Liban : un juge tente d’interdire aux médias de citer l’ambassadrice américaine
Un juge libanais a interdit aux médias locaux de diffuser les propos de l’ambassadrice américaine qui avait critiqué le Hezbollah dans une précédente interview. Reporters sans frontières (RSF) dénonce une ingérence dans les affaires des médias et rappelle l’importance du pluralisme pour la liberté de la presse.
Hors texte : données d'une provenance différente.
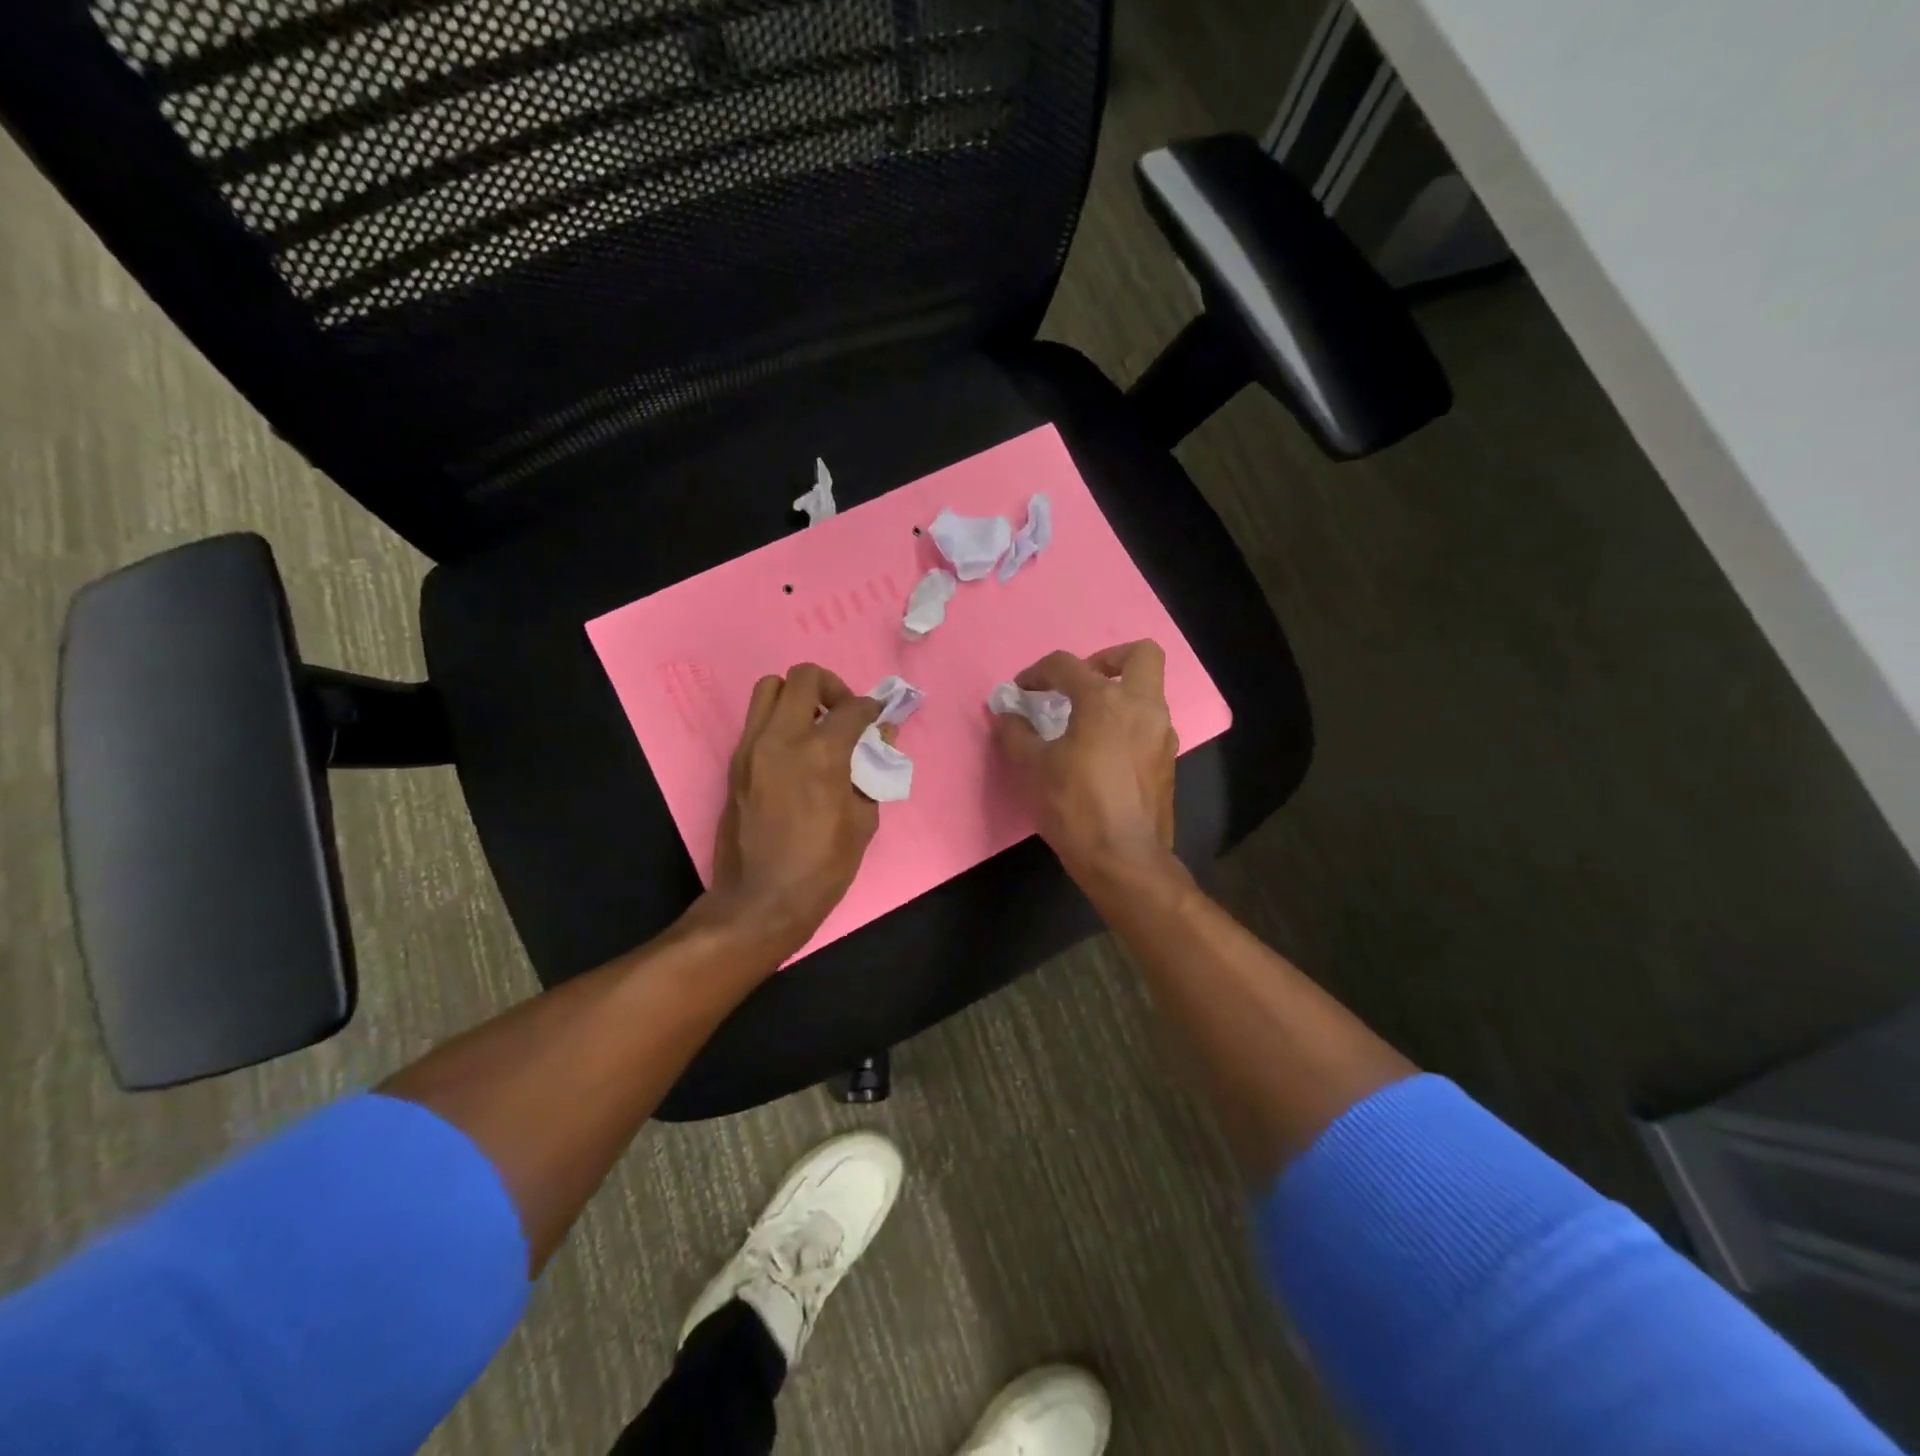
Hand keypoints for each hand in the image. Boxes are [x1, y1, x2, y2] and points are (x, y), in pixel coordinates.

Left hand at [700, 664, 884, 959]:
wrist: (760, 900)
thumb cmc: (822, 867)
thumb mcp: (863, 822)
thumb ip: (872, 772)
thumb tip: (881, 741)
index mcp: (821, 753)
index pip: (852, 707)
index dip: (872, 708)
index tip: (878, 718)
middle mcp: (781, 738)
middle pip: (803, 677)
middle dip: (831, 686)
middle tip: (842, 713)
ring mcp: (751, 748)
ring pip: (769, 689)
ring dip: (797, 697)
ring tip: (814, 727)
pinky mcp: (735, 763)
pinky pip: (757, 721)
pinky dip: (779, 722)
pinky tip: (796, 754)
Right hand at [991, 641, 1178, 888]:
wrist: (1124, 859)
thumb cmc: (1075, 807)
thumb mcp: (1033, 769)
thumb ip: (1016, 734)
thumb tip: (1007, 715)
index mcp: (1105, 701)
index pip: (1067, 665)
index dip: (1038, 672)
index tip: (1021, 690)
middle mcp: (1142, 708)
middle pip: (1141, 655)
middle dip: (1109, 658)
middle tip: (1082, 681)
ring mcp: (1162, 734)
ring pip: (1150, 691)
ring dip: (1120, 693)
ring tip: (1087, 720)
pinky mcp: (1168, 761)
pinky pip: (1150, 724)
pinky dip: (1128, 723)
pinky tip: (1104, 751)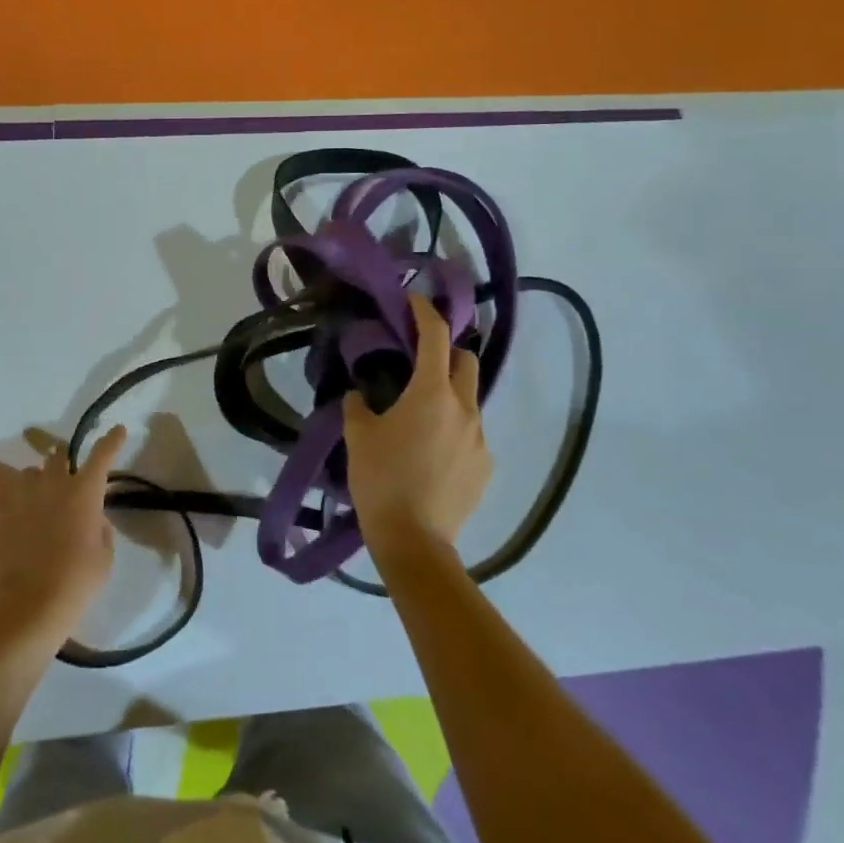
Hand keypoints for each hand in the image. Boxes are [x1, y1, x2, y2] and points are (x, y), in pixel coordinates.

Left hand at [0, 427, 125, 652]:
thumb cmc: (75, 582)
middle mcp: (54, 482)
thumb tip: (93, 520)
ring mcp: (22, 492)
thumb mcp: (103, 558)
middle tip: (62, 473)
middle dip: (61, 462)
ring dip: (32, 477)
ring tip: (30, 487)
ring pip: (26, 470)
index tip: (118, 431)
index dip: (111, 442)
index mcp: (85, 491)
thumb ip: (100, 531)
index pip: (102, 456)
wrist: (28, 601)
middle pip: (57, 457)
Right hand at [342, 295, 489, 566]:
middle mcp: (465, 408)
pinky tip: (432, 452)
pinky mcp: (485, 467)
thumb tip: (360, 395)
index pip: (435, 336)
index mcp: (432, 393)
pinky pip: (472, 434)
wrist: (413, 541)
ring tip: (421, 415)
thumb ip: (358, 406)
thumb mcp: (358, 436)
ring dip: (449, 394)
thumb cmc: (381, 479)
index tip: (413, 300)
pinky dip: (454, 429)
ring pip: (469, 400)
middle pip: (465, 361)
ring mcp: (480, 439)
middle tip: (419, 359)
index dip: (424, 312)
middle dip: (446, 351)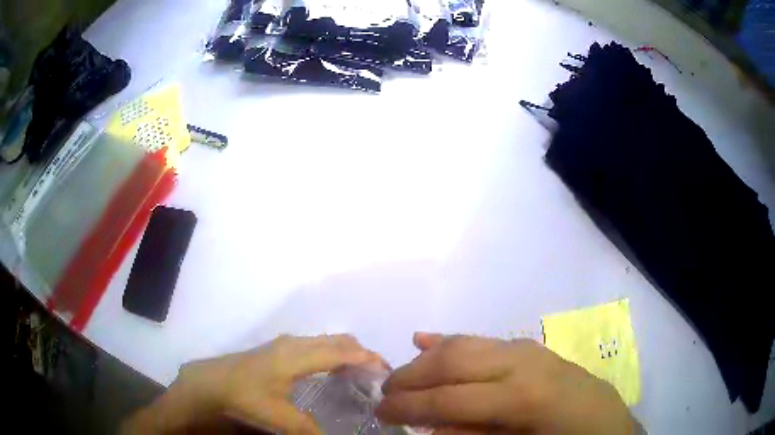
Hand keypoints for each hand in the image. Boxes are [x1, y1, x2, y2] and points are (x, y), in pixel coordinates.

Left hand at [122, 334, 385, 433]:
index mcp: (298, 357)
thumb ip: (309, 430)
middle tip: (378, 374)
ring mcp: (285, 344)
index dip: (367, 359)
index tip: (387, 371)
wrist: (210, 380)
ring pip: (326, 340)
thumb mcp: (279, 418)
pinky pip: (315, 345)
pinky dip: (332, 353)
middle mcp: (295, 344)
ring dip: (346, 352)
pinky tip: (331, 372)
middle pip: (338, 341)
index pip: (342, 352)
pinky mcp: (278, 349)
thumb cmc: (245, 395)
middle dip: (362, 353)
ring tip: (359, 374)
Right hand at [376, 333, 636, 434]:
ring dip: (426, 359)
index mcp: (522, 397)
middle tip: (385, 394)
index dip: (408, 406)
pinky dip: (450, 340)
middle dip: (411, 377)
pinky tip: (425, 339)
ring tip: (400, 376)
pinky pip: (482, 340)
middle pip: (451, 361)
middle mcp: (522, 364)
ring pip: (464, 344)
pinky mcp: (530, 348)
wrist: (607, 424)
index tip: (380, 413)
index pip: (449, 399)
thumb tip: (430, 428)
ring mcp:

Peu de temps après la diffusion samedi 27 juin d’une interview de l’ambassadrice américaine à Beyrouth Dorothy Shea sur le média saoudien Al-Hadath dans laquelle elle critiquait le Hezbollah, un juge de Tyr a interdit à la diplomate d’apparaître dans les médias locaux pendant un an et défendu ces derniers de relayer ses déclarations ou de l’interviewer à leur tour. Le juge a estimé que ses propos pouvaient “porter atteinte à la sécurité du peuple”.
La décision a été vivement critiquée par la ministre de l’Information Manal Abdel Samad au motif que “personne n'a le droit d'empêcher les médias de rapporter les informations et de restreindre la liberté des médias”. La ministre a ajouté que le différend devait se régler en passant par le ministère de l’Information, le syndicat des journalistes et le Conseil national des médias, un organe consultatif. Le juge n’a en effet pas la compétence pour imposer ce genre d’interdiction.
“Cette tentative d’un juge de s’ingérer dans les affaires de la presse et des médias est une violation flagrante au droit à l’information, dénonce Sabrina Bennoui, responsable du bureau Moyen-Orient à Reporters sans frontières (RSF). Dans un pays aussi riche de communautés que le Liban, où le pluralisme est indispensable, les médias doivent pouvoir interroger tous les courants d’opinion, même s’ils sont critiques d’un mouvement politique puissant.”
Malgré la décision du juge, les médias libanais ont tout de même relayé dimanche l’interview de l’ambassadrice et l’ont interrogée à leur tour, comme la chaîne locale MTV. Ils s’exposaient à une interdiction d’exercer et à une amende de 200 000 dollars.
Le Liban occupe la 102e place au Classement mondial pour la liberté de la presse établi par RSF.